To pull this off, finance must go beyond its usual forecasting of financial results -- including the quarterly guidance that most public companies give Wall Street analysts -- to better predict the drivers of those results. That's where financial analytics come in. Rather than rolling up sales forecasts into revenue projections, CFOs should try to analyze what causes a sale -- say, a sales call -- then go back further to find which marketing methods lead most often to sales calls. "I've now moved away from financial metrics to a whole bunch of physical metrics," Player said. He teaches an eight-hour forecasting course that covers the predictive logic diagrams that help to make those connections.
In one sense, this view of analytics is as old as management consulting, which reaches far back into the last century. "You understand a business by understanding what's behind the figures," he continued, citing an early book by Arthur Andersen, founder of the eponymous accounting firm where Player once worked. "That's what analytics is trying to get back to."
But Player agreed that technical integration between operations and finance systems is another major prerequisite. "The toughest challenge for finance is not to build a system that has to link to existing systems," he said. "Most of the data is already there. When the data is already there, somebody is monitoring it," and that means the data is probably clean enough to analyze.
In search of financial analytics experts
Analytics vendors are likewise scrambling to help customers close the finance-operations gap and realize the potential of strategic CPM software. Cloud technology is improving the prognosis, Player said, by lowering barriers to entry and letting innovators in. The cloud also makes it possible to centralize much of the math-heavy expertise in outsourced services that specialize in analytics so companies don't have to hire such pricey talent in-house.
Before Player's keynote, Jim Collins, IBM's financial performance management strategy executive, gave his view of the gap between old-style finance and the strategic kind -- even while pushing IBM's impressive portfolio of strategic CPM and analytics tools, notably Cognos Insight. In its own March 2010 survey of CFOs, IBM found that 46% of companies -- many of them large ones -- were still managing multi-billion-dollar budgets on spreadsheets.
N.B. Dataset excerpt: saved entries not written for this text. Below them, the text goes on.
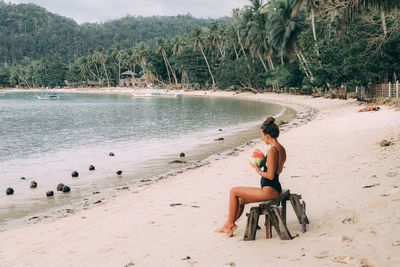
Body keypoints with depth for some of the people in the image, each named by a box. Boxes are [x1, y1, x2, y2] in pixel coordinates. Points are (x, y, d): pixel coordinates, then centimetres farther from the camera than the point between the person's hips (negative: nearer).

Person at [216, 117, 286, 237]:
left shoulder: (272, 151, -21)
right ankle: (229, 226, 29)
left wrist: (259, 171, -7)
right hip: (276, 189, 10)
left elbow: (270, 175, -23)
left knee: (233, 192, 0)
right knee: (241, 200, 21)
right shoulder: (281, 149, 9)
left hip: (269, 190, -10)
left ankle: (230, 224, 11)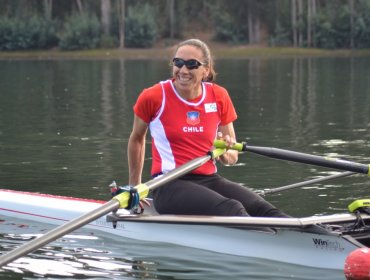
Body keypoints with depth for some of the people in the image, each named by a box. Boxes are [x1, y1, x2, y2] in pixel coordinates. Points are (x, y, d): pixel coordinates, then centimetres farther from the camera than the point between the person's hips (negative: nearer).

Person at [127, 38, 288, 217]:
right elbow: (136, 138, 18)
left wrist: (223, 152, -8)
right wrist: (134, 187, 23)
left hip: (210, 180, 4)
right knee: (232, 209, -34)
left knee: (263, 210, -26)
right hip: (169, 185, -4)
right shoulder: (153, 97, -1)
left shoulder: (219, 97, 8)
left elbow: (233, 157, 16)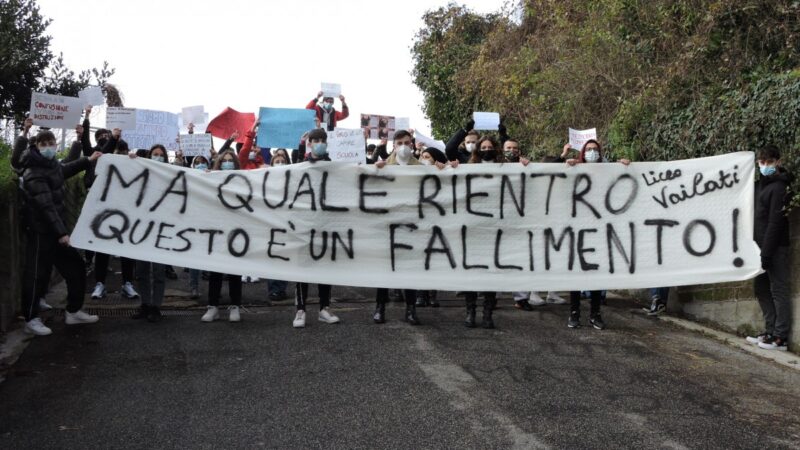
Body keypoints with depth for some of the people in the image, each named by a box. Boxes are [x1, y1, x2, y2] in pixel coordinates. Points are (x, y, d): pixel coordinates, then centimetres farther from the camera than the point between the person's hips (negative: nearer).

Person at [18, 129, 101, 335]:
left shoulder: (52, 163, 8)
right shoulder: (33, 174, -20)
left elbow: (63, 170, 34)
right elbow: (46, 206, -28)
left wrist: (88, 160, 38)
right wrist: (61, 232, -33)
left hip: (57, 227, 9)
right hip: (41, 230, -9)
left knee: (75, 267, 13)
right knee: (37, 274, -2)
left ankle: (73, 312, 24)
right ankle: (31, 319, 10)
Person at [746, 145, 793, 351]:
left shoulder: (779, 187, -11)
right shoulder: (760, 185, 15)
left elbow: (775, 223, -17)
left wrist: (766, 253, -19)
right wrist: (759, 249, 10)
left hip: (775, 248, -9)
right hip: (761, 247, 9)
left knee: (778, 290, -4)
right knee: (761, 288, 12)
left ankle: (781, 337, -1)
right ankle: (770, 331, 19)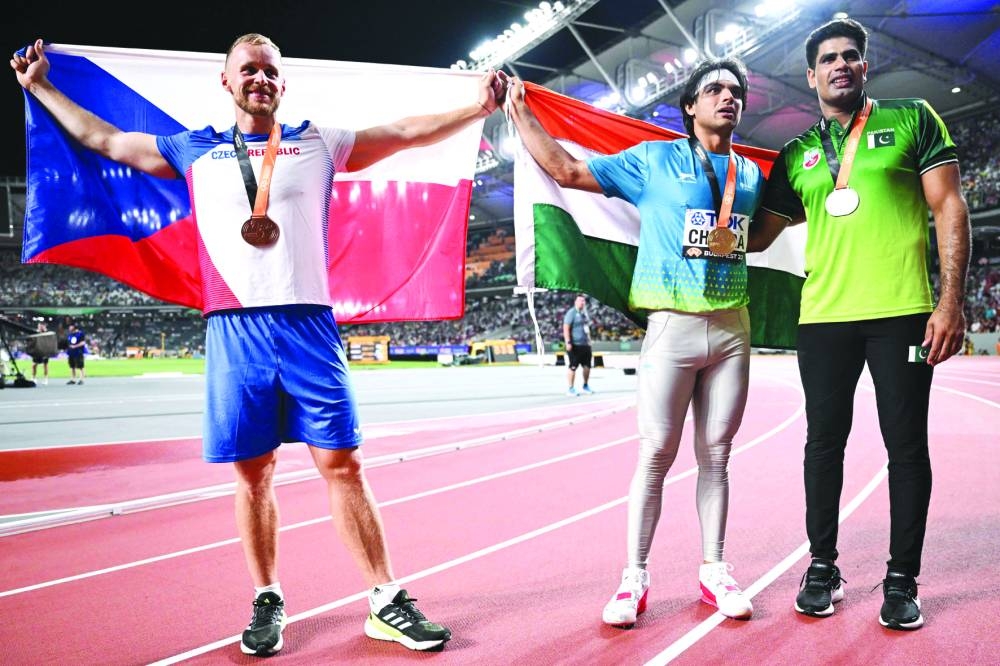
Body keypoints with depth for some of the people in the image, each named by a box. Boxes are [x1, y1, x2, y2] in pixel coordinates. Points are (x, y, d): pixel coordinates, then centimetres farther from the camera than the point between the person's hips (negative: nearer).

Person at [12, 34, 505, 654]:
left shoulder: (319, 143, 14)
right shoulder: (195, 150, 17)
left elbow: (408, 132, 14)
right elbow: (103, 138, 28)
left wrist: (476, 107, 7)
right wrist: (40, 86, 34)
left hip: (308, 323, -1)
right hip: (235, 329, 1)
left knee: (342, 464, -2)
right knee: (253, 474, 6)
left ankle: (388, 603, 7)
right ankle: (268, 601, 23)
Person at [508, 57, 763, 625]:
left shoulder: (751, 173, 15)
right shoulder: (653, 160, 2)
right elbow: (565, 170, 1)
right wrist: (519, 110, 4)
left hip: (733, 328, 4)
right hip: (673, 326, -4)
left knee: (716, 455, 9)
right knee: (656, 454, -4)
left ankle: (714, 568, 21)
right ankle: (635, 576, 8)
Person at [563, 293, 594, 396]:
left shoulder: (585, 313, 16)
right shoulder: (571, 313, -9)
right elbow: (566, 328, -15)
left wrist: (589, 341, 21)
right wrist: (568, 342, -21)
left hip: (585, 344, 8)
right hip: (575, 345, -8)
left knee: (587, 366, 12)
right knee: (572, 367, -6)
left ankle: (585, 386, 27)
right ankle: (571, 389, 0)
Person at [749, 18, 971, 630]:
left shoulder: (911, 119, 6)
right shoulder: (796, 155, 13)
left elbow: (950, 208, 0)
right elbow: (757, 237, 19)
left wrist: (952, 300, -8)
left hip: (902, 312, -2)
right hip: (823, 317, 3)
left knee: (907, 444, 3)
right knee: (825, 441, 8)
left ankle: (903, 580, 17)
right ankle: (823, 567, 22)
More recent, mid-2012 numbers from the Corporate Executive Board (CEB), found 71% admitted they sometimes or never have the ability to derive insight from data, leaving only 29% saying they could do so consistently.
As an example of finance linking to operations, Collins showed how forecasts in Cognos Insight link back to the goals for a specific salesperson stored in IBM's sales compensation management tool. It definitely looked more like strategic CPM than the older, disclosure-oriented style of tactical CPM. That's how Gartner describes the divide, naming SAP, Oracle and IBM to its leaders quadrant, and giving IBM high marks for the strong analytics technology into its CPM products.
The cocktail hour and post-keynote Q&A suggested the gap still holds strong, however. A finance director from a local insurance company said he only used a specialized risk-management tool along with Microsoft Excel; another, from a small startup, intended to stick with Intuit's QuickBooks. And people raised their hands to complain about corporate pressure to revise time-consuming budgets and close the books faster.